Loan Closings

At one time in the lives of most people, they buy a home. If they borrow the money to do so, they go through a “loan closing.” In Mississippi that is frequently, but not always, handled by an attorney from start to finish. That means the attorney has searched the county and possibly city land records to verify that the title to the property is free of defects. The buyer and the lender loaning the purchase money for the property need to know that the buyer will actually own the property (the seller actually owns it) and that there are no liens of any type. Liens that are routinely found which affect property are deeds of trusts (like a mortgage), judgments, federal tax liens and construction liens. There are others. Even if there is no lender involved, you definitely want to verify you are getting what you are paying for. You need an attorney’s certificate that he or she has searched the records and that there are no title problems.
                  A popular misconception is that the attorney’s title search will reveal all problems, if any, with the property being purchased. That is not true; you may want a surveyor to verify the property lines and you must realize that the attorney will not physically go to the property to verify that someone else is not occupying it.
                  Other documents associated with loan closings or other transfers of property are deeds, promissory notes, and deeds of trust. A deed is the document signed by the seller conveying title to the buyer. A promissory note is the document the buyer signs for the bank (or maybe the seller if they are doing the financing) promising to pay the purchase price. The deed of trust is a pledge to the lender that you will repay the loan (the amount in the note) and, if you do not, it gives them the right to sell the property to recover the money they loaned.

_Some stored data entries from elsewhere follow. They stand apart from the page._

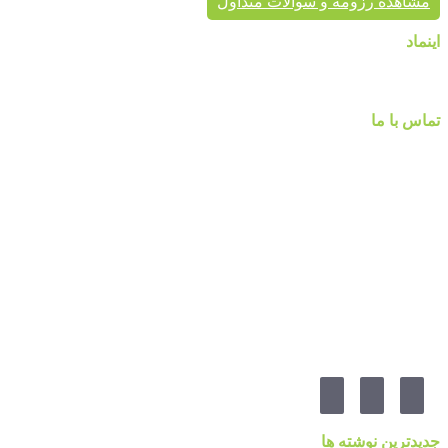
مشاهده رزومه و سوالات متداول
اینماد
تماس با ما
شماره تماس :
۰۹۱۲۲۵۸۴۷۵۲
۰۹۱۹۷۷۸۰۰۸۰
۰۲۱-۷۷۱۴۲۳۷۹
آدرس:تهرانپارس ، خیابان وفادار شرقی ، خیابان طالقانی ، پائین تر از چهارراه ۲۱۲ ، پلاک ۵۵ ، گالری 
مارا در شبکه های اجنماعی دنبال کنید
جدیدترین نوشته ها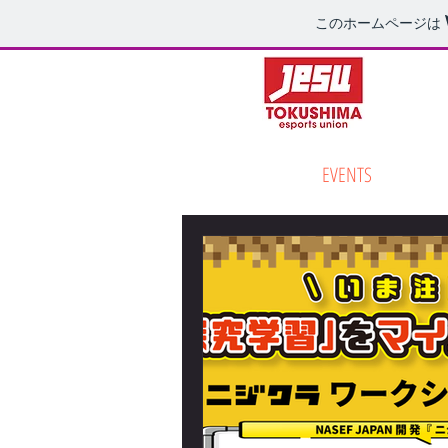
このホームページは
全ての記事
EVENTS
ブ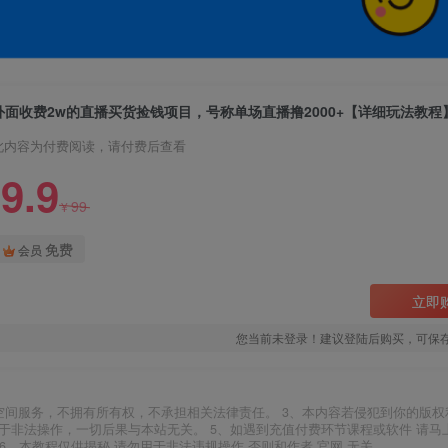
外面收费2w的直播买货捡钱项目，号称单场直播撸2000+【详细玩法教程
此内容为付费阅读，请付费后查看
9.9
99
¥
免费
会员
立即
您当前未登录！建议登陆后购买，可保
空间服务，不拥有所有权，不承担相关法律责任。 3、本内容若侵犯到你的版权
于非法操作，一切后果与本站无关。 5、如遇到充值付费环节课程或软件 请马
6、本教程仅供揭秘 请勿用于非法违规操作 否则和作者 官网 无关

                  Numerous documents will be signed at a traditional loan closing but most  of those are prepared by your lender or the lender’s attorney. Most are required by federal law.

What are the fees for talking with your staff or your attorneys? There is never any fee for your initial conversation or meeting with our paralegals. They will take your general information about your matter and you. Then, they will be able to tell you about fees that might apply. If it is an unusual matter, you will meet with an attorney free of charge for the first fifteen minutes to find out what can be done and what the fees might be. There is never an hourly charge for any time spent with attorneys or staff for automobile accidents resulting in bodily injury, medical or other professional malpractice, workers compensation cases, and most other cases involving recovery of property or breach of a contract. Those matters are almost always handled on a contingency fee basis. Regardless, you will be told in advance if any fee is to be charged and how it will be determined. Other matters, generally involve a fee based on the time spent in giving you advice or providing services. Once again, you will be told about that in advance, before any fees are incurred.
What is a contingency fee? When you are hurt on the job or suffer a personal injury (automobile accident, medical malpractice, etc.,) upon employment, this firm will represent you in those matters for a percentage of the recovery. That means if you recover nothing, the attorney receives no fee. The percentage will usually depend on the type of case and the chances of recovery (risk of loss) in the particular case.
What do I need for my first meeting with an attorney? That will depend on the type of legal matter. The paralegal you speak with initially when making an appointment can probably answer that question once he or she knows about the basics of the matter. Generally, if the legal matter involves documents, such as contracts, letters, summons to court, leases, insurance policies, you need all of those documents for the attorney’s review.
What contracts should I have reviewed by an attorney before I sign? More than you realize. There are some contracts you probably do not need advice about. Contracts for small amounts of money, and “adhesion contracts” fall into that category. Adhesion contracts are the type you generally run across when buying an airplane ticket, buying a car or leasing a copier from Xerox. Even if you do not like the terms of the agreement, the other party is not going to change anything to suit you. It’s a take it or leave it transaction.  However, a surprising number of people will sign form and other contracts that are negotiable, and which involve tens of thousands of dollars, without having an attorney review it.  One that comes to mind is the realtor’s agreement for the purchase or sale of a home. Another is a home or apartment lease which obligates you to rent for many months or a few years. If you are committing several thousand dollars in a written agreement, somebody prepared that agreement to protect one of the parties. Usually that protected party is not you.